Chao Cheng (M’03) was born in SiChuan, China, in 1976. He received the B.E. degree from China University of Geosciences, Wuhan, China, and the M.E. degree from Huazhong University of Science and Technology, Wuhan, China, in 1998 and 2001, respectivley. In 2001, he joined VIA Technologies, Beijing, China, as a Digital Communication Engineer. His present research interest is in VLSI signal processing algorithms and their implementation.

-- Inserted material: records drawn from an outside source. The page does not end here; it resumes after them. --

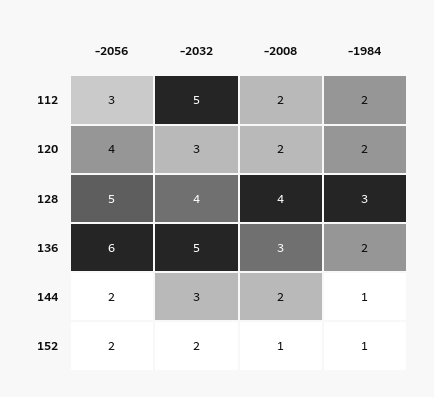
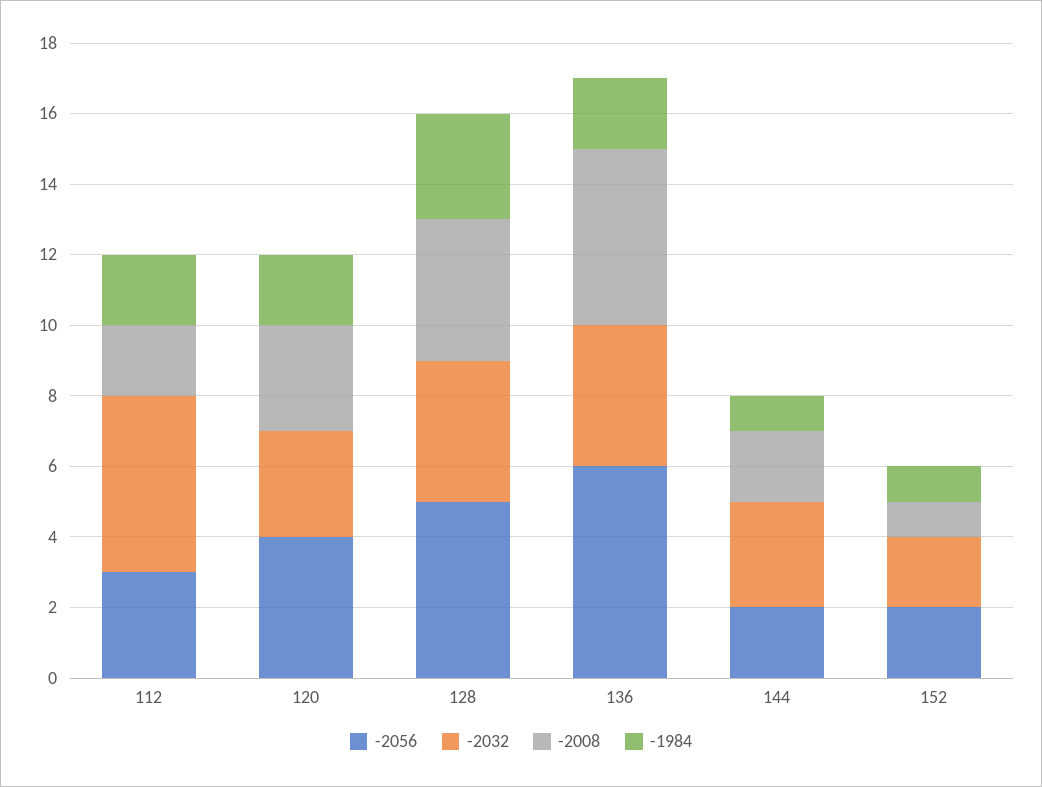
  {
    "-2056": {
      "112": 3,
      "120": 4,
      "128": 5,
      "136": 6,
      "144": 2,
      "152": 2
    },
    "-2032": {
      "112": 5,
      "120": 3,
      "128": 4,
-     "136": 5,
+     "136": 4,
      "144": 3,
      "152": 2
    },
    "-2008": {
      "112": 2,
-     "120": 2,
+     "120": 3,
      "128": 4,
-     "136": 3,
+     "136": 5,
      "144": 2,
      "152": 1
    },
    "-1984": {
      "112": 2,
      "120": 2,
      "128": 3,
      "136": 2,
      "144": 1,
      "152": 1
    }
  }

Keshab K. Parhi (S’85–M’88–SM’91–F’96) received the B.Tech., M.S.E.E., and Ph.D. degrees from the Indian Institute of Technology, Kharagpur, India, the University of Pennsylvania, Philadelphia, and the University of California at Berkeley, in 1982, 1984, and 1988, respectively. Since 1988, he has been with the University of Minnesota, Minneapolis, where he is currently a Distinguished McKnight University Professor in the Department of Electrical and Computer Engineering. His research addresses VLSI architecture design and implementation of physical layer aspects of broadband communications systems. He is currently working on error-control coders and cryptography architectures, high-speed transceivers, ultra wideband systems, and quantum error-control coders and quantum cryptography. He has published over 350 papers, has authored the text book VLSI Digital Signal Processing Systems (New York: Wiley, 1999) and coedited the reference book Digital Signal Processing for Multimedia Systems (New York: Marcel Dekker, 1999). Dr. Parhi is the recipient of numerous awards including the 2003 IEEE Kiyo Tomiyasu Technical Field Award, the 2001 IEEE W.R.G. Baker prize paper award, and a Golden Jubilee award from the IEEE Circuits and Systems Society in 1999. He has served on Editorial Boards of IEEE TRANSACTIONS ON VLSI SYSTEMS, IEEE TRANSACTIONS ON SIGNAL PROCESSING, IEEE SIGNAL PROCESSING LETTERS, IEEE TRANSACTIONS ON CIRCUITS AND SYSTEMS, and IEEE TRANSACTIONS ON CIRCUITS AND SYSTEMS–II, currently serves on Editorial Boards of the IEEE Signal Processing Magazine and Journal of VLSI Signal Processing Systems, and is the current Editor-in-Chief of the IEEE TRANSACTIONS ON CIRCUITS AND SYSTEMS–I: REGULAR PAPERS, for 2004–2005. He served as Technical Program Cochair of the 1995 IEEE VLSI Signal Processing Workshop and the 1996 ASAP Conference and as the General Chair of the 2002 IEEE Workshop on Signal Processing Systems. He was a Distinguished Lecturer for the IEEE Circuits and Systems Society from 1997 to 1999.